Saturday – Insadong, Spicy Chicken Noodle Soup, and Soju
Saturday morning Matt had a bit of free time so we went to Insadong to have breakfast and check it out. The weather was beautiful, roughly 55-60 degrees farenheit and sunny. Just lovely. I had a hotdog wrapped in a bun, and juice. I tried a bean paste pod thing, but it was too sweet for my taste. Insadong has a high concentration of palaces, tea houses, and good food (link to spicy chicken noodle soup here).

The funniest thing to relate about Insadong is that we went to Hu Won (Secret Garden) on the grounds of Changdeokgung Palace. There were so many plants in the greenhouse that I got a buzz from all the oxygen. The air in Manila isn’t quite as rich and clean. Matt and I had lunch up the hill northish of Insadong at a small bar/tea house and while he sat in his t-shirt (fresh from Boston) enjoying the warm weather, I (fresh from Manila) remained bundled up in my sweater enjoying the cool weather.

Saturday evening we went out with Matt’s friends, a couple of sales engineers with a company based out of California, and Jack, their Korean colleague. Jack took us to a tent bar south of the river and we ate and drank until the wee hours of the morning. Several things were to be learned from this experience… One, sales people, and evidently sales engineers can drink a lot, and two I cannot. Oh, and three, Koreans have cast-iron mouths. They drink boiling soup right out of the pot. They introduced me to soju that night, and it resulted in some nausea the next morning, Sunday. There are a BUNCH of Korean drinking customs too. You NEVER pour your own drink, and you hold out your empty cup to be filled with both hands, or with one hand, and the other crossing your meridian (on your arm or chest). The pourer holds the bottle with both hands. The exchange of money is the same way. They’re pretty forgiving of foreigners in Seoul, but I imagine that it’s rude to offer someone anything with one hand.

Sunday – Itaewon and Dinner at Jack’s
Sunday was another beautiful day with temps in the 50's(Farenheit). There is photographic evidence of me eating at a McDonalds, but I’m not going to push for it to come to light. We met up with Matt’s buddies again and walked around Itaewon. I didn’t really care for that neighborhood at all. It was definitely my least favorite part of Seoul. Itaewon was complete with American soldiers riding loud Harleys, street hawkers, and strip clubs. Not really Korean enough for me. That night we all went to Jack’s place (again south of the river) and ate a traditional, delicious Korean BBQ. Nothing is better than home cooking regardless of where you are. Well, the Philippines _might_ be a notable exception. I met lots of cool, smart people that night, and Jack was a wonderful host. I hope I didn’t do anything offensive (I was informed that I mentioned to him Saturday night that we should go see some hot, naked, Asian chicks). I was pretty wrecked, and therefore I think forgiven.
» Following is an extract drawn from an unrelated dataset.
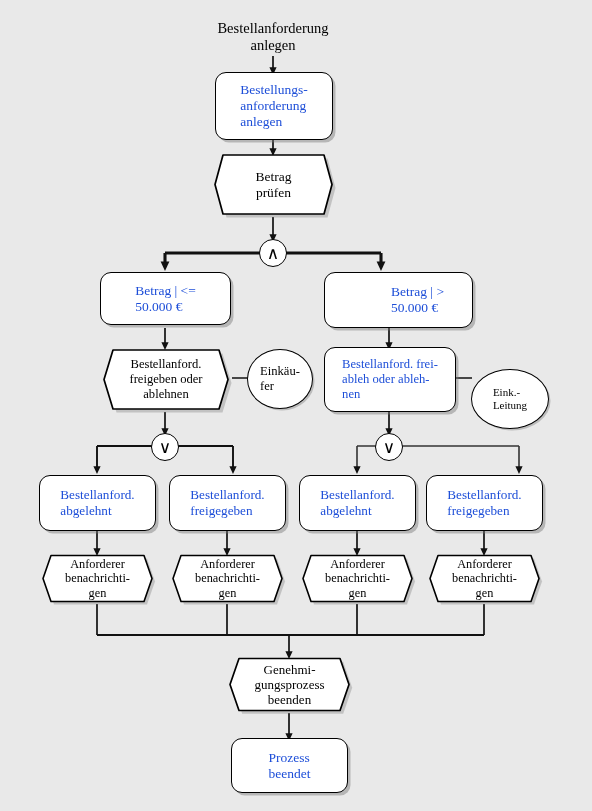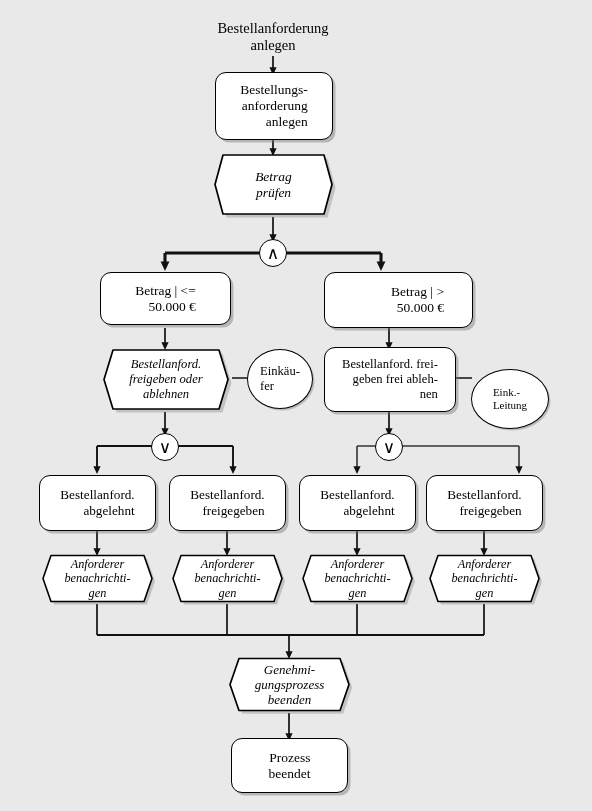"Bestellungs-" .node { color: #000000 -> #1d4ed8; text-align: right -> left }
Sunday became a day of rest for my liver.

Monday – Waterlogged in Dongdaemun
The weather changed dramatically between Sunday and Monday. It was overcast, and raining, and 45 degrees Fahrenheit. In a word, miserable. Walking around on Monday made me realize that 80+ degrees on a daily basis isn’t so terrible. I walked around Dongdaemun market all morning taking pictures and browsing. I finally found a place that had a wonderful selection of second-hand cameras. I found everything from Hasselblads to weird, old, Yashicas. I tried to go to the art museum but it was closed. At that point I was cold, waterlogged, and needed some soup. I found a little hole in the wall near the City Hall stop, and spent about a half hour there eating and writing in the journal. The proprietress didn’t speak a single word of English, and my Korean was limited to thank you (gamsa hamnida), but she watched me eat my egg and thought that maybe I wasn’t into the rest of it so she brought me another. Motherly instincts are possessed by women worldwide.

Tuesday - Namdaemun
Left the Hotel early and looked around for some breakfast. Ended up eating these awesome little triangle sushis that they sell at 7-Eleven, a couple juices, and fresh milk. Afterwards I walked to Namdaemun market. What a cool place that was. Even on a Tuesday the place was bustling. They sell everything there from clothing and ginseng in every form, to fresh fish, shoes, and purses. Walked around there most of the day and then went back to collect Matt for my last dinner in Korea. I liked Namdaemun so much that I insisted we go back there to eat. We found a cool, out of the way galbi place and filled our bellies with grilled garlic, beef, and mushrooms wrapped in lettuce leaves. We walked around Namdaemun a bit and I got some nighttime shots, then back to the hotel to pack up all my booty.

Wednesday - Back to Manila
I got to the airport without a hitch. Reliable, public transportation is the one thing that sets countries (or regions) apart for me. If it’s lacking, I’m in a backwoods sort of place and if not, I’m not. I got to ride back sitting next to a bonafide sex tourist. I think so at least. He broke my image of nasty, overweight white guys that can’t get any loving at home so they across the world to buy young women for $17 a day. This guy was educated, well off, and simply looking for some relaxation time in a warm climate. The Philippines gives him a lot for the money, and he wasn’t ashamed to say so. I guess as long as he’s smart about it, and doesn’t have a penchant for children who am I do judge?

I missed Misty terribly (and she I), and we realized during the trip that it was the longest we’d been apart in nearly a year. I’m going to keep the single travels to a minimum from now on. Although coming home to her was a very nice indeed.

Next stop… China? Thailand maybe? A Philippine beach resort?